Confusing results using Exllamav2 with 72b models on 48gb (Q4/Q8 cache, max_seq_len)

Posted by yuicebox@reddit | LocalLLaMA | View on Reddit | 15 comments

I am running TabbyAPI in Docker on WSL2 on a Windows 11 desktop, with a RTX4090 and an RTX3090 (48GB total VRAM). It has mostly been amazing, but I've had some issues with larger models that I don't understand at all.
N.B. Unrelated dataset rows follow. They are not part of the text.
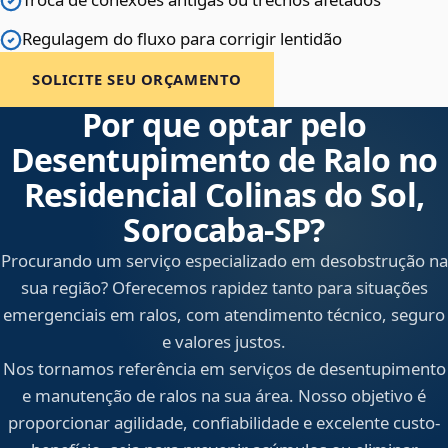
Regulagem do fluxo para corrigir lentidão
SOLICITE SEU ORÇAMENTO
Por que optar pelo
Desentupimento de Ralo no
Residencial Colinas do Sol,
Sorocaba‑SP?
Procurando um serviço especializado em desobstrução na
sua região? Oferecemos rapidez tanto para situações
emergenciais em ralos, com atendimento técnico, seguro
e valores justos.
Nos tornamos referência em serviços de desentupimento
e manutenção de ralos na sua área. Nosso objetivo é
proporcionar agilidade, confiabilidade e excelente custo-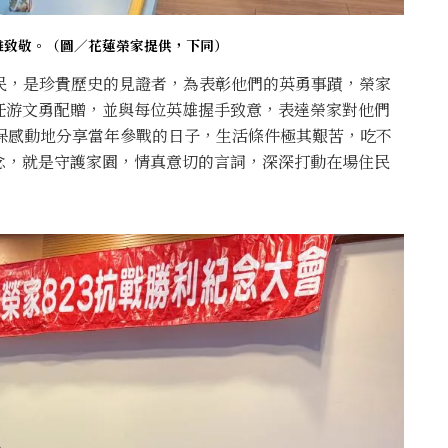
雄致敬。
（圖／花蓮榮家提供，下同）
民，是珍貴歷史的見證者，為表彰他們的英勇事蹟，榮家
任游文勇配贈，並與每位英雄握手致意，表達榮家對他們
保感動地分享當年參戰的日子，生活條件極其艱苦，吃不
念，就是守護家園，情真意切的言詞，深深打動在場住民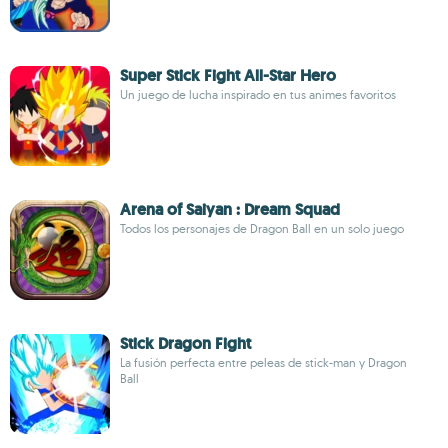
Super Stick Fight All-Star Hero
Un juego de lucha inspirado en tus animes favoritos
Arena of Saiyan : Dream Squad
Todos los personajes de Dragon Ball en un solo juego
Stick Dragon Fight
La fusión perfecta entre peleas de stick-man y Dragon
Ball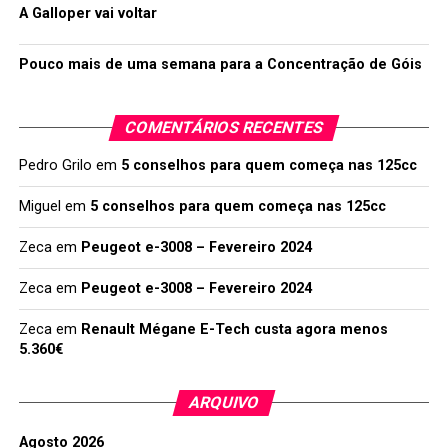
A Galloper vai voltar
Pouco mais de uma semana para a Concentração de Góis
COMENTÁRIOS RECENTES
Pedro Grilo
em
5 conselhos para quem começa nas 125cc
Miguel
em
5 conselhos para quem começa nas 125cc
Zeca
em
Peugeot e-3008 – Fevereiro 2024
Zeca
em
Peugeot e-3008 – Fevereiro 2024
Zeca
em
Renault Mégane E-Tech custa agora menos
5.360€
ARQUIVO
Agosto 2026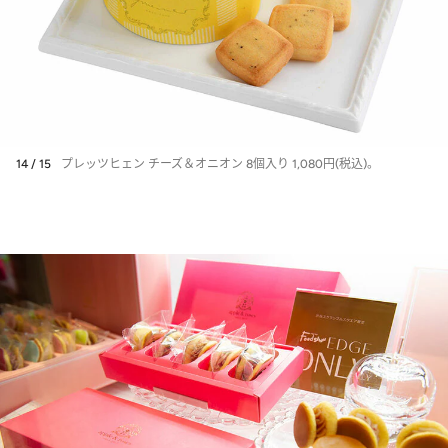
14 / 15
プレッツヒェン チーズ＆オニオン 8個入り 1,080円(税込)。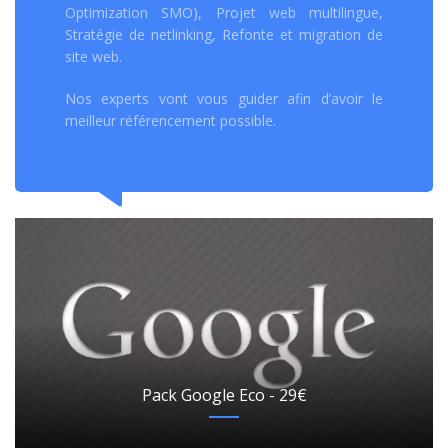
Optimization SMO), Projet web multilingue,
Stratégie de netlinking, Refonte et migration de
site web.
Nos experts vont vous guider afin d’avoir le
meilleur référencement possible.
Pack Google Eco - 29€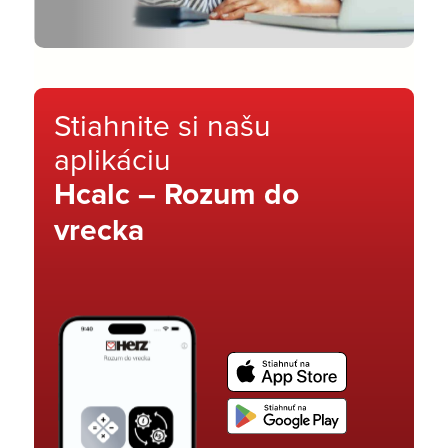
Stiahnite si našu
aplikáciu
Hcalc – Rozum do
vrecka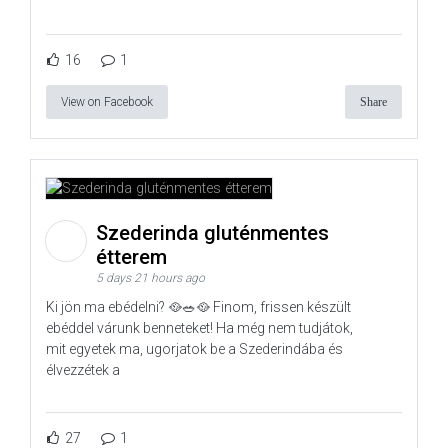
16
1
View on Facebook
Share
Szederinda gluténmentes
étterem
5 days 21 hours ago
Ki jön ma ebédelni? 🥘🥗🥘 Finom, frissen készült
ebéddel várunk benneteket! Ha még nem tudjátok,
mit egyetek ma, ugorjatok be a Szederindába és
élvezzétek a
27
1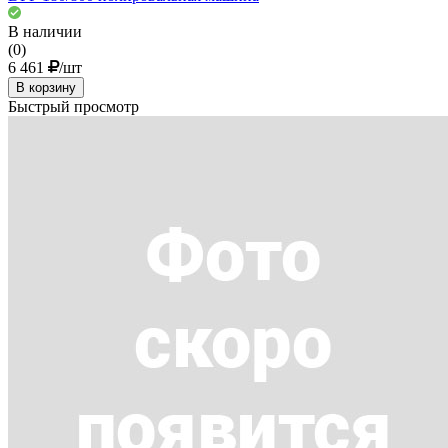
В наличии
(0)
6 461
/шт
В корзину
Быстрый просмотр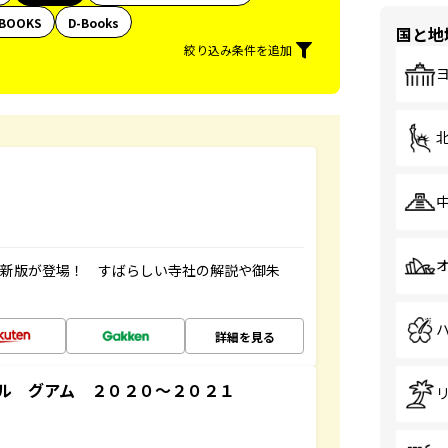
BOOKS
D-Books
国と地
絞り込み条件を追加
最新版が登場！ すばらしい寺社の解説や御朱
詳細を見る
ル グアム ２０２０～２０２１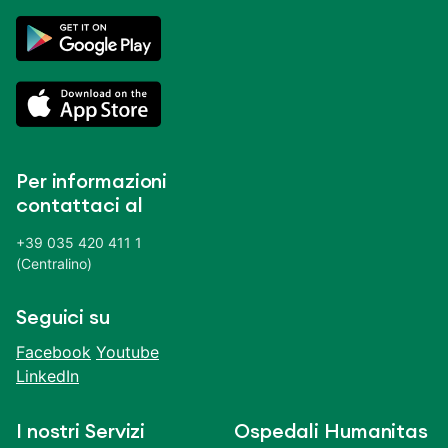
Per informazioni
contattaci al
+39 035 420 411 1
(Centralino)
Seguici su
Facebook
Youtube
LinkedIn
I nostri Servizi
Ospedali Humanitas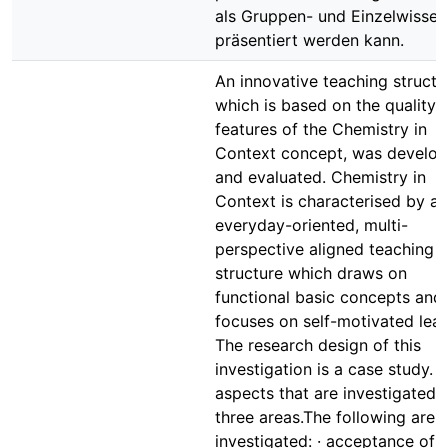
als Gruppen- und Einzelwissen
präsentiert werden kann.
An innovative teaching structu
which is based on the quality
features of the Chemistry in
Context concept, was develo
and evaluated. Chemistry in
Context is characterised by an
everyday-oriented, multi-
perspective aligned teaching
structure which draws on
functional basic concepts and
focuses on self-motivated lear
The research design of this
investigation is a case study. 
aspects that are investigated 
three areas.The following are
investigated: · acceptance of 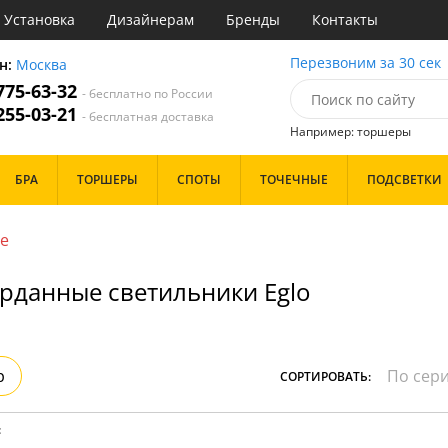
Установка
Дизайнерам
Бренды
Контакты
ы
Перезвоним за 30 сек
н:
Москва
 775-63-32
- бесплатно по России
атегории
 255-03-21
- бесплатная доставка
Например: торшеры
Назначение
Цвет
Особенности
БРА
ТОРШЕРЫ
СПОТЫ
ТОЧЕЧНЫЕ
ПОДСВЕТКИ
тиная
Белые
Бронза
Бренд
инет
Золото
е
е
Прозрачные
идор и прихожая
Хром
рданные светильники Eglo
ня
Черные
с
хожая
Дизайн/Форма
льня
Тарелки
р
СОРТИРОВАТЬ:
Шары
: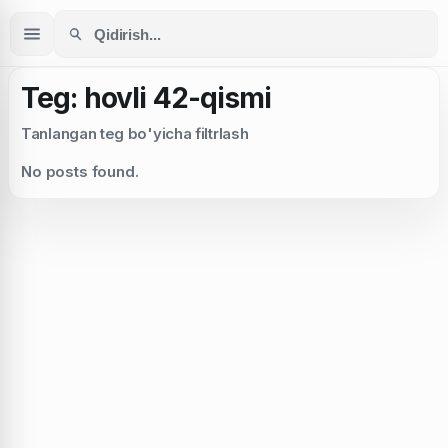
Teg: hovli 42-qismi
Tanlangan teg bo'yicha filtrlash
No posts found.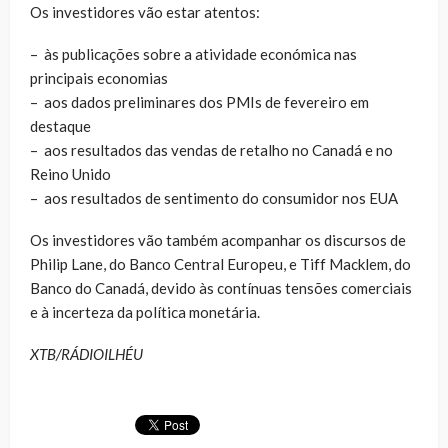
Os investidores vão estar atentos:
– às publicações sobre a atividade económica nas
principais economias
– aos dados preliminares dos PMIs de fevereiro em
destaque
– aos resultados das vendas de retalho no Canadá e no
Reino Unido
– aos resultados de sentimento do consumidor nos EUA
Os investidores vão também acompanhar os discursos de
Philip Lane, do Banco Central Europeu, e Tiff Macklem, do
Banco do Canadá, devido às contínuas tensões comerciais
e à incerteza da política monetária.
XTB/RÁDIOILHÉU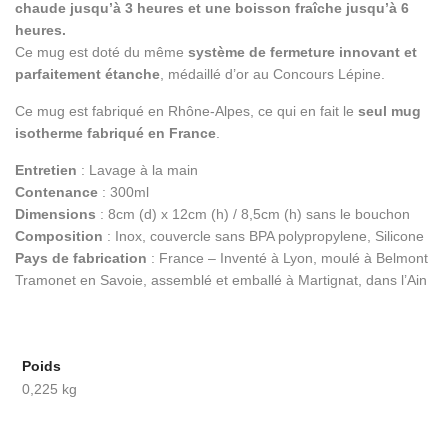
chaude jusqu’à 3 heures et une boisson fraîche jusqu’à 6
heures.
Ce mug est doté du même
système de fermeture innovant et
parfaitement étanche
, médaillé d’or au Concours Lépine.
Ce mug est fabriqué en Rhône-Alpes, ce qui en fait le
seul mug
isotherme fabriqué en France
.
Entretien
: Lavage à la main
Contenance
: 300ml
Dimensions
: 8cm (d) x 12cm (h) / 8,5cm (h) sans le bouchon
Composition
: Inox, couvercle sans BPA polypropylene, Silicone
Pays de fabrication
: France – Inventé à Lyon, moulé à Belmont
Tramonet en Savoie, assemblé et emballé à Martignat, dans l’Ain
Poids
0,225 kg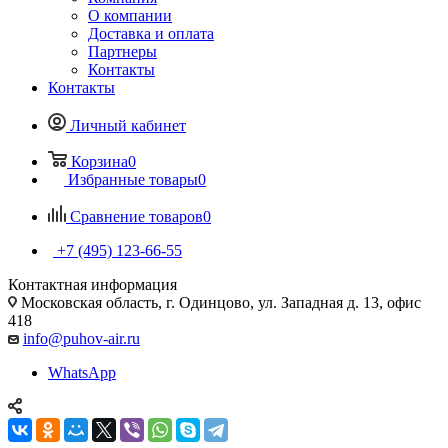
О компании
Доставка и оплата
Партнеры
Контакты
Контакты
Личный кабинет
Корзина
0
Избранные товары
0
Сравнение товаров
0
+7 (495) 123-66-55
Контактная информация
Московская область, г. Одинцово, ул. Западная д. 13, офис
418
info@puhov-air.ru
WhatsApp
I was able to get Magnum v2 72b 4.0bpw to run at 8-15 tokens/second, and it seems like the two critical config changes were: 1. Changing cache\_mode from Q4 to Q8. 2. Reducing max\_seq\_len much more than expected **Full results:** * Q8 cache\_mode, 24576 max\_seq\_len = \~8-15 tk/s, 5.5gb unused VRAM on 3090 * Q8 cache\_mode, *32768* max\_seq\_len = \~2-4 tk/s, 4.5gb unused VRAM on 3090 * *Q4* cache\_mode, 24576 max\_seq\_len = \~2-4 tk/s, 7.9gb unused VRAM on 3090 * Q4 cache\_mode, *32768* max\_seq\_len = \~2-4 tk/s, 7.1gb unused VRAM on 3090 I would've thought Q4 cache would be faster, but it is definitely not. I also would've thought I could use a higher max\_seq\_len since I have a VRAM to spare, but inference speed tanks if I do. Can anyone help me understand this? Are there any other config settings I should edit?